In this project we have a total of 88 LOC (Lines Of Code) in the controllers, helpers and models. We have a total of 63 LOC for tests. This gives us a test ratio of 1 to 0.7. Of course this does not say anything about the quality of the tests.

Prompt pattern: TDD with an AI agent

The red-green-refactor loop is exactly the loop you want an agent to drive. It’s self-verifying: every step either makes a failing test pass or breaks nothing that worked before.

A typical Claude Code session on a feature I haven’t built yet:

  1. Write a failing test in test/models/post_test.rb that asserts a Post.popular scope returns posts with more than 10 comments.

  2. Run bin/rails test test/models/post_test.rb to confirm it’s red.

  3. Implement the scope in app/models/post.rb.

  4. Run the same test again and show me it’s green.

  5. Don’t commit yet — I’ll review the diff first.
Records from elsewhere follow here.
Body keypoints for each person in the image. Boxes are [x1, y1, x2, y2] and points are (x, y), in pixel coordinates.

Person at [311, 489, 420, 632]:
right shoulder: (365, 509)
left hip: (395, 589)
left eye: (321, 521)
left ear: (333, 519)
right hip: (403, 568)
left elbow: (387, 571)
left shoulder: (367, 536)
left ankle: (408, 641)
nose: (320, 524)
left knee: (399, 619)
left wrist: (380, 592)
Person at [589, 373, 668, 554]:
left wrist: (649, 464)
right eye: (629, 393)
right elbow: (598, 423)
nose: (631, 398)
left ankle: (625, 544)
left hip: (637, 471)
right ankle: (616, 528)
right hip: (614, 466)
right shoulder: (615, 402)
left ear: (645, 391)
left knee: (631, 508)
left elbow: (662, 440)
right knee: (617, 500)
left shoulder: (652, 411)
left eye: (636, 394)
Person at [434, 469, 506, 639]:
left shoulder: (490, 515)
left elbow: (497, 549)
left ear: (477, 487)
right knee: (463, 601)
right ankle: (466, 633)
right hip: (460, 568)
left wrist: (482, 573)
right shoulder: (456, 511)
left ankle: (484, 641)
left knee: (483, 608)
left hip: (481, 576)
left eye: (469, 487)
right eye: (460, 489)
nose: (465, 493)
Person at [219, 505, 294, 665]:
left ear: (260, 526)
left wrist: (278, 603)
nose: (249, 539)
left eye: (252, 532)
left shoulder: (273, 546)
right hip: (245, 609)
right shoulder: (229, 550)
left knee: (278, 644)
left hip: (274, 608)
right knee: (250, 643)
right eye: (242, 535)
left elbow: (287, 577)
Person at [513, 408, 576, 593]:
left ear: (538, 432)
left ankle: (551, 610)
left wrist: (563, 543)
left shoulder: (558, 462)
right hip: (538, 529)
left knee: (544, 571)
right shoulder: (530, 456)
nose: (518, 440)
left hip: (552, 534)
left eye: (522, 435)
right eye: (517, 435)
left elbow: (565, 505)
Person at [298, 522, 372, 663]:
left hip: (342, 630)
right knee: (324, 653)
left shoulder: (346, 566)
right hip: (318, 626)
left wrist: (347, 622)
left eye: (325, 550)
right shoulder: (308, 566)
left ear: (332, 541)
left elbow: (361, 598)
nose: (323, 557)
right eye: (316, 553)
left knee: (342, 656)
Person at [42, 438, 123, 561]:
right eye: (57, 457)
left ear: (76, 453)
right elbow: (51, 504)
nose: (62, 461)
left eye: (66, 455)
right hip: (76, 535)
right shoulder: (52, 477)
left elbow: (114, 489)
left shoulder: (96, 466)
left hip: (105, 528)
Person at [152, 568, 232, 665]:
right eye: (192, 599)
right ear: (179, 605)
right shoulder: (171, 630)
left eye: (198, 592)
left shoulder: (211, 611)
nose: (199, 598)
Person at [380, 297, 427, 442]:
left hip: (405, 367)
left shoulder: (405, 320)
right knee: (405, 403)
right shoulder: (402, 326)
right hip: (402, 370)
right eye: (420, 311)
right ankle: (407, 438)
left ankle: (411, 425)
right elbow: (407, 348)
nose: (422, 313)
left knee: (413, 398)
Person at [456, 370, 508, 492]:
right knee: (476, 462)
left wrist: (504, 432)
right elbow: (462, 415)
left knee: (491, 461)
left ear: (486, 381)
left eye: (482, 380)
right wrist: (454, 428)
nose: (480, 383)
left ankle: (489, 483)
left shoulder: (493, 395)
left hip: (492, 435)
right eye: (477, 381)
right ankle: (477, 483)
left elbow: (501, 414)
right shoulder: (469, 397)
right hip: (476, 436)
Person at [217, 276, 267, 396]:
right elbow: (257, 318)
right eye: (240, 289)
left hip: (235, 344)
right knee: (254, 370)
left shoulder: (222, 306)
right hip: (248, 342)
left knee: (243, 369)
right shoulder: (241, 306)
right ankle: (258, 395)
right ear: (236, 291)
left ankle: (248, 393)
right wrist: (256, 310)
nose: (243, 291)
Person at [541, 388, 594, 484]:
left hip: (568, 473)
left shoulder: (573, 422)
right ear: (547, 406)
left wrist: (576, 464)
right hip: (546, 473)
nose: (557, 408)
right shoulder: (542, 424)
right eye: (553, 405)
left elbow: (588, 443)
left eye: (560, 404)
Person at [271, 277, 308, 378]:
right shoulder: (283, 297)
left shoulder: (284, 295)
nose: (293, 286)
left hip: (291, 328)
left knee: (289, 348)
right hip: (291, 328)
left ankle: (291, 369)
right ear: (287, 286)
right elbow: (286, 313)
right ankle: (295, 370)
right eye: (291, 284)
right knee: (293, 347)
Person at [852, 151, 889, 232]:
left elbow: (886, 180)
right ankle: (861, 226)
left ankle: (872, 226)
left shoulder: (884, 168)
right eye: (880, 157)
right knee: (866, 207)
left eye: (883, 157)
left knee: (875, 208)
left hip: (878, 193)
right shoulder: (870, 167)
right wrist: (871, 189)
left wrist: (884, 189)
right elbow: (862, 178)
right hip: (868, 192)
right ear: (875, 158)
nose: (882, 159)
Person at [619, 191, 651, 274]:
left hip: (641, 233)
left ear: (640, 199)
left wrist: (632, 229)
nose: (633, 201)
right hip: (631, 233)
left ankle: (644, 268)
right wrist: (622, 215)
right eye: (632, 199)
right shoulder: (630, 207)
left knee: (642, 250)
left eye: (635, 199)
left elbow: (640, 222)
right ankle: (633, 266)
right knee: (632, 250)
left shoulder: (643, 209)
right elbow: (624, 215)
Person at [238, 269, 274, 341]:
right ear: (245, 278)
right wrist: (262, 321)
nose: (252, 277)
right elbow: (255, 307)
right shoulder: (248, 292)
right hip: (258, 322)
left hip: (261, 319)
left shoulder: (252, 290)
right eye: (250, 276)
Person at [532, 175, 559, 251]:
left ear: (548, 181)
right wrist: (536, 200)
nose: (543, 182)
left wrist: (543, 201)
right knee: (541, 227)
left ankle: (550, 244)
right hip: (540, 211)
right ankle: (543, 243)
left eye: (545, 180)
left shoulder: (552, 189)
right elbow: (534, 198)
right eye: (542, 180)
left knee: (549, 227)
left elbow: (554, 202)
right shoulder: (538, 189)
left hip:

Note the explicit "don’t commit yet". Agents that are good at committing are also good at committing things you haven’t reviewed. Keep the human in the loop for step 6. See Coding Rails With an AI Agent for the end-to-end story.

More on Testing

We just scratched the surface of TDD in Rails. Have a look at https://guides.rubyonrails.org/testing.html for more information. There you will also find several good examples.

For tools beyond the built-in Minitest set-up, explore:

  • RSpec — the other popular Ruby test framework; add via the rspec-rails gem.

  • FactoryBot — a more flexible alternative to YAML fixtures.

  • Shoulda Matchers — one-liners for common ActiveRecord and controller assertions.

  • Capybara — the engine Rails system tests already use under the hood, also useful standalone.